** Materials provided **
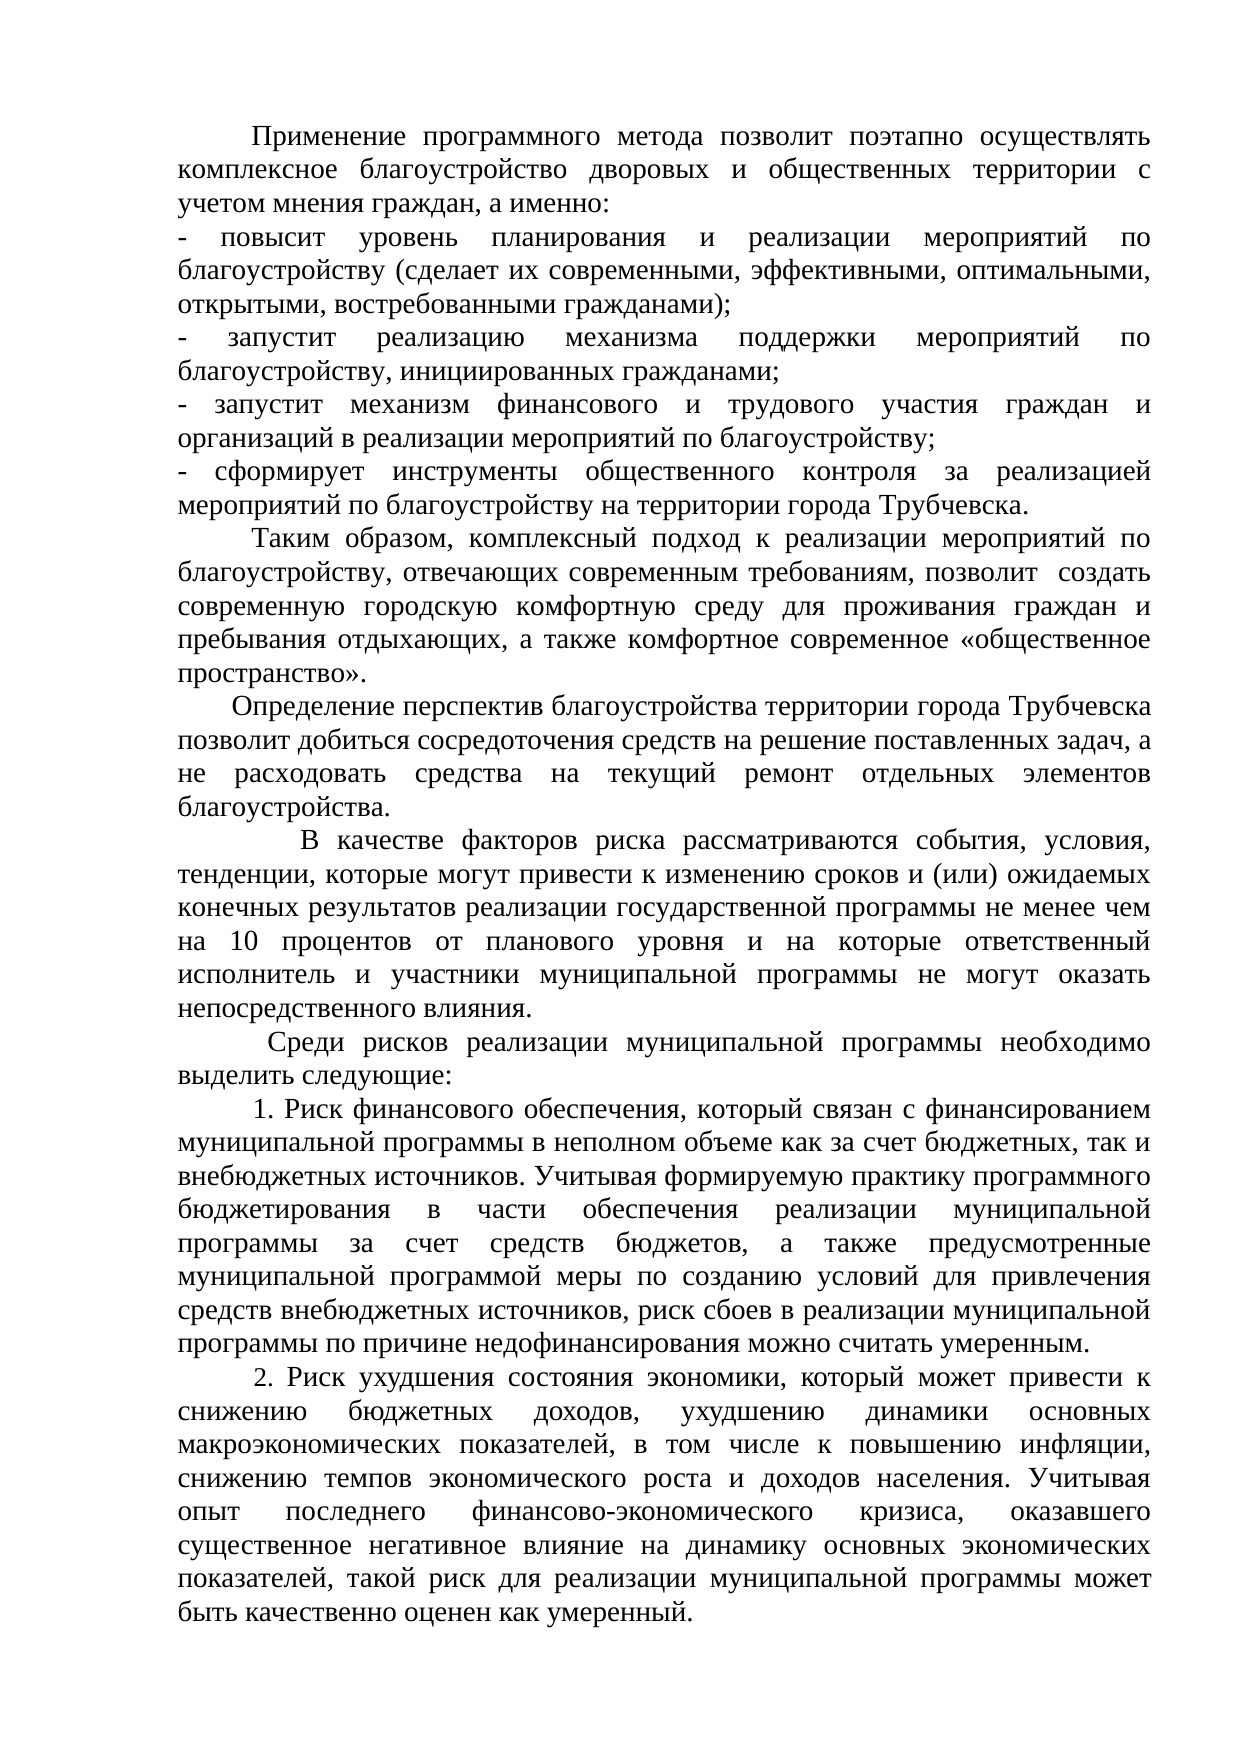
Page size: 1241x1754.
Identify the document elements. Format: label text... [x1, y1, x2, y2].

text 2. Риск ухудшения состояния экономики, который может привести к снижению бюджетных доходов, ухудшению динамики основных макроэкономических показателей, в том числе к повышению инфляции, снижению темпов экономического роста и доходов населения. Учитывая опыт последнего финансово-экономического кризиса, оказавшего существенное негативное влияние на динамику основных экономических показателей, такой риск для реализации муниципальной программы может быть качественно оценен как умеренный. [177, 1359, 1152, 1627]
text 1. Риск финансового обеспечения, который связан с финансированием муниципальной программы в неполном объеме как за счет бюджетных, так и внебюджетных источников. Учитывая формируемую практику программного бюджетирования в части обеспечения реализации муниципальной программы за счет средств бюджетов, а также предусмотренные муниципальной программой меры по созданию условий для привлечения средств внебюджетных источников, риск сбоев в реализации муниципальной программы по причине недофинансирования можно считать умеренным. [177, 1091, 1152, 1359]
text Среди рисков реализации муниципальной программы необходимо выделить следующие: [177, 1024, 1152, 1091]
text Применение программного метода позволит поэтапно осуществлять комплексное благоустройство дворовых и общественных территории с учетом мнения граждан, а именно: [177, 118, 1152, 219]
text - сформирует инструменты общественного контроля за реализацией мероприятий по благоустройству на территории города Трубчевска. Таким образом, комплексный подход к реализации мероприятий по благоустройству, отвечающих современным требованиям, позволит создать современную городскую комфортную среду для проживания граждан и пребывания отдыхающих, а также комфортное современное «общественное пространство». [177, 453, 1152, 688]
text - запустит реализацию механизма поддержки мероприятий по благоустройству, инициированных гражданами; [177, 319, 1152, 386]
text Определение перспектив благоустройства территории города Трубчевска позволит добиться сосредоточения средств на решение поставленных задач, а не расходовать средства на текущий ремонт отдельных элементов благоустройства. [177, 688, 1152, 822]
text - запустит механизм финансового и трудового участия граждан и организаций в реализации мероприятий по благоустройству; [177, 386, 1152, 453]
text - повысит уровень планирования и реализации мероприятий по благоустройству (сделает их современными, эффективными, оптимальными, открытыми, востребованными гражданами); [177, 219, 1152, 319]
text В качестве факторов риска рассматриваются события, условия, тенденции, которые могут привести к изменению сроков и (или) ожидаемых конечных результатов реализации государственной программы не менее чем на 10 процентов от планового уровня и на которые ответственный исполнитель и участники муниципальной программы не могут оказать непосредственного влияния. [177, 822, 1152, 1024]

** Task item **
Only lines with the word "территории" should be collected from the material.

** Worked solution **
text Применение программного метода позволит поэтапно осуществлять комплексное благоустройство дворовых и общественных территории с учетом мнения граждан, а именно: [177, 118, 1152, 219]
text - сформирует инструменты общественного контроля за реализацией мероприятий по благоустройству на территории города Трубчевска. Таким образом, комплексный подход к реализации мероприятий по благоустройству, отвечающих современным требованиям, позволит создать современную городскую комфортную среду для проживания граждан и пребывания отдыхающих, а также комфортное современное «общественное пространство». [177, 453, 1152, 688]
text Определение перспектив благоустройства территории города Трубчевска позволит добиться сосредоточения средств на решение поставленных задач, а не расходовать средства на текущий ремонт отдельных элементов благоустройства. [177, 688, 1152, 822]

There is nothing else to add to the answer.